In a finding that could lend insight into human disorders like autism, U.S. and Italian behavioral psychologists said capuchin monkeys not only spent more time with researchers who imitated their behavior, but when given a choice, they picked the copycat to work with over another researcher.
The findings show imitation as a kind of "social glue" shared by both human and non-human primates, the team lead by Annika Paukner of the National Institute of Child Health and Human Development, one of the National Institutes of Health wrote.
For the study, each monkey was given a Wiffle ball -- a lightweight plastic ball with holes in it. Monkeys typically poked the ball with their fingers, put it in their mouths or used it to pound on something.
Each monkey was paired up with two human researchers, one that copied their ball-handling skills, and one that did not.
When the balls were put away, the monkeys appeared to prefer the company of the like-minded ball handler. And they preferred to work with the copycat researcher as well.
When both researchers held out a small trinket, the monkeys consistently took it from the researcher who imitated the monkey, even though both offered identical treats as rewards.

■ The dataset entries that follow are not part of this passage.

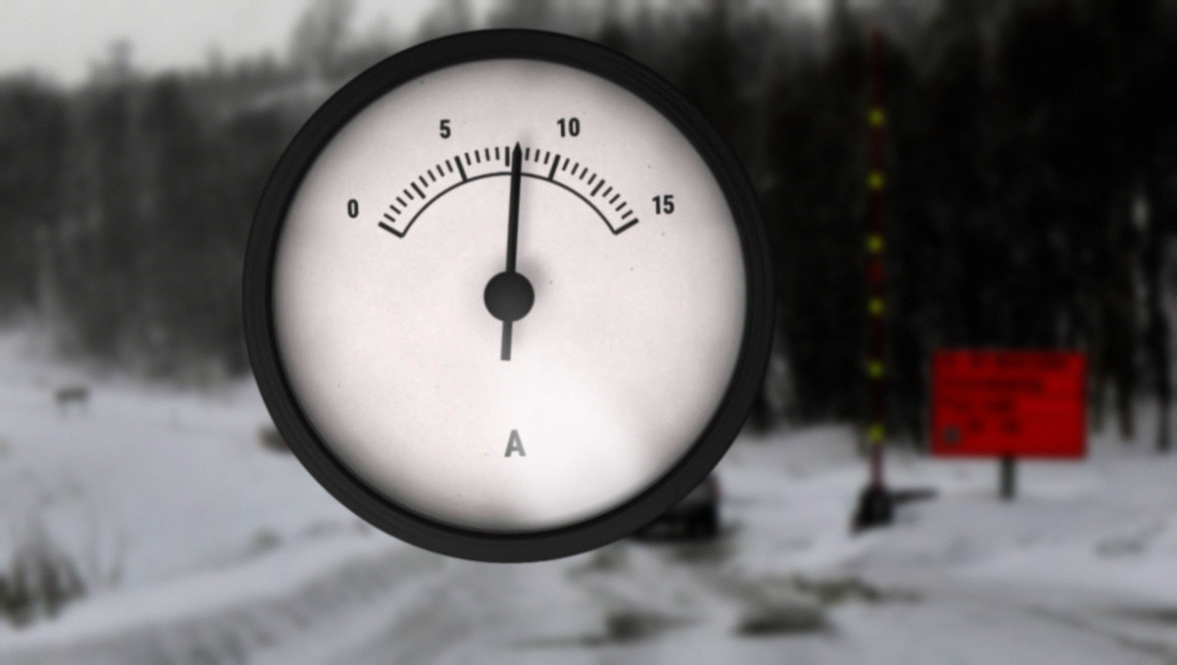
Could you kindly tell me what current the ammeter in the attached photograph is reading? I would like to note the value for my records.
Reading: 8 A
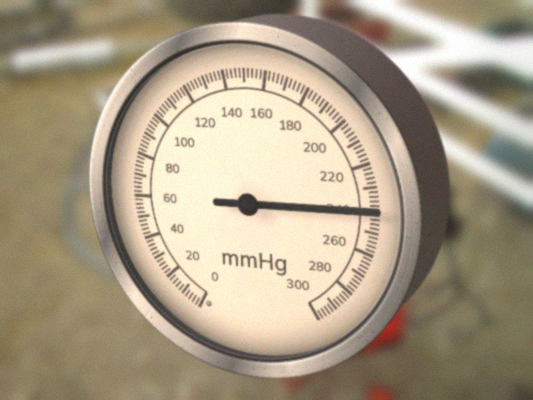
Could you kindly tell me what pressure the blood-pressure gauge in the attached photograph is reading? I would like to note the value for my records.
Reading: 240 mmHg
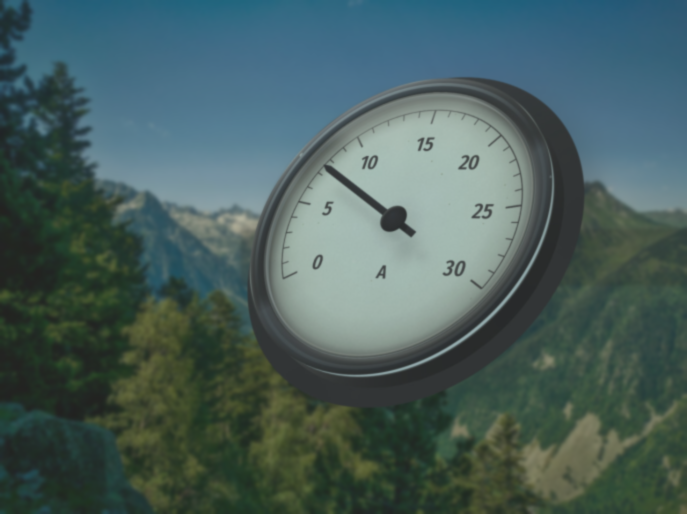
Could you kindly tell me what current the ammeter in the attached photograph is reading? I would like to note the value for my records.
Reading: 7.5 A
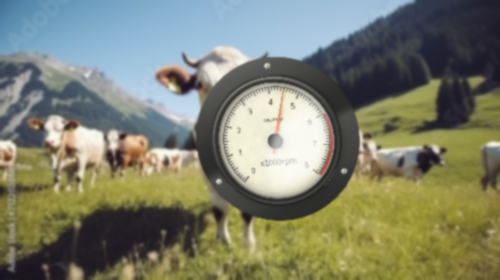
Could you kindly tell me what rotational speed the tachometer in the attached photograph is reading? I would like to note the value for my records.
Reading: 4500 rpm
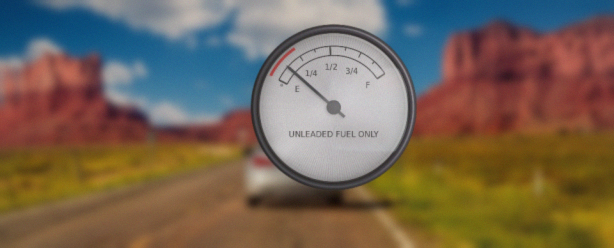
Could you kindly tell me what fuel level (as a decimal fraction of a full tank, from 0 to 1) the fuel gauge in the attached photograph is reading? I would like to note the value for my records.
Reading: 0.125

Imitation has long been considered a sign of cooperation in people. Finding the behavior in non-human primates suggests it may be common to all primates, helping to build tolerance and reducing aggression, they said.
"Observing how imitation promotes bonding in primates may lead to insights in disorders in which imitation and bonding is impaired, such as certain forms of autism," Dr. Duane Alexander, director of the National Institute of Child Health and Human Development, one of the National Institutes of Health, said in a statement.